When Norm did not come home for dinner, or when he ate and went out again to a meeting, Mira would spend the evening reading. Then, at about eleven, she would pour herself a drink and turn out the lights and sit and think. He never came in very late, always by twelve, and he always tripped on the doorstep from garage to kitchen hall, and he always yelled out complaining, ‘Why the hell don’t you keep a light on?’ Still, she never left it on.
She would offer food, but he was never hungry. He would pour himself a rye – Canadian Club – or a brandy, and sit across from her with the light turned on.
‘How was your day?’
‘Okay,’ he’d sigh. His collar button was undone, his tie pulled loose, and he looked tired. That burn case was coming along better; that case of hives was more serious than they’d thought – it was internal now. Poor Mrs Waterhouse, whom he’d sent over to Bob, had CA, it had spread, there was no hope. They could give radiation treatments, but that would only prolong the agony. Her children wanted to do it, however. He’d explained, and so had Bob, that it was a great expense and could do little but prolong. But they insisted: they wanted to feel that they had done everything possible.
‘They feel guilty because they want her to die.’
He burst out in exasperation. ‘Why do you say a thing like that? That’s ridiculous! You don’t even know these people and you say a thing like that! They just want to feel they’ve done all they can for her, left no stone unturned. She’s their mother, for God sakes!’

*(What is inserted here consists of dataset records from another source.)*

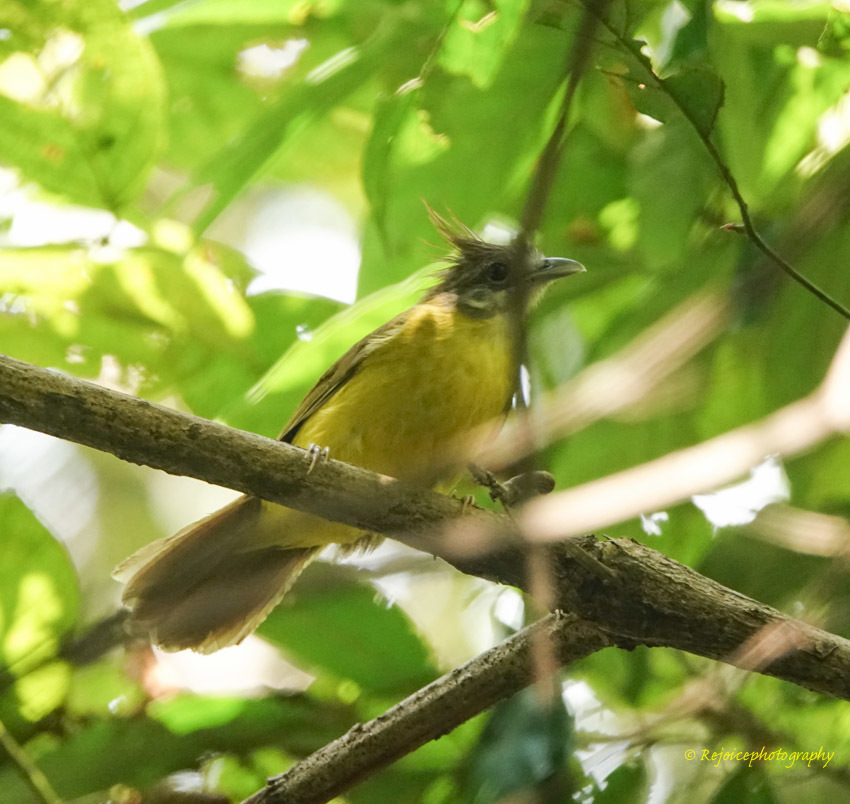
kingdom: Animalia
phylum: Chordata
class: Aves
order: Passeriformes
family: Pycnonotidae
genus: Alophoixus
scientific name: Alophoixus flaveolus
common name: White-throated bulbul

Mira had formed a habit of making little nonsense rhymes in her head. She never wrote them down; she was hardly even conscious she did it. She did it now.
Some birds fly and some birds sink and some birds don’t know how to think. She said, ‘Because they know it can’t help. So the only reason they would want it is to alleviate guilt. And the obvious guilt is their wish for her to die.’
‘Mira, that’s ridiculous,’ he said in disgust. ‘You know, some people aren’t like you, they have simple motives, they just want to do everything they can for someone they love.’
Love, love, heavens above, we all destroy in the name of love.
Norm changed the subject when she was silent. ‘Maurie Sprat was in, remember him? I guess he was two years ahead of you. I knew him because his brother was in my class, great basketball player, Lennie. Maurie says he’s vice-president of an aluminium company now, sells house siding or something.’ He laughed. ‘God, I can’t picture that! Skinny Lennie Sprat a successful businessman, that really gets me. Maurie came into the clinic for what he calls a scalp condition – a scalp condition! He’s completely bal
d, can you picture it? Bald as a billiard ball. Funny! He works for a soft-drink company, gave me a good tip: Sunshine is going to merge with Transcontinental Can company, put out soft drinks in cans. I may plunge a little.’
‘Plunge?’
‘Buy some stock.’
‘Oh.’
Silence.
‘And what about you? What did you do all day?’
‘I cleaned – in here. Doesn’t it look shiny?’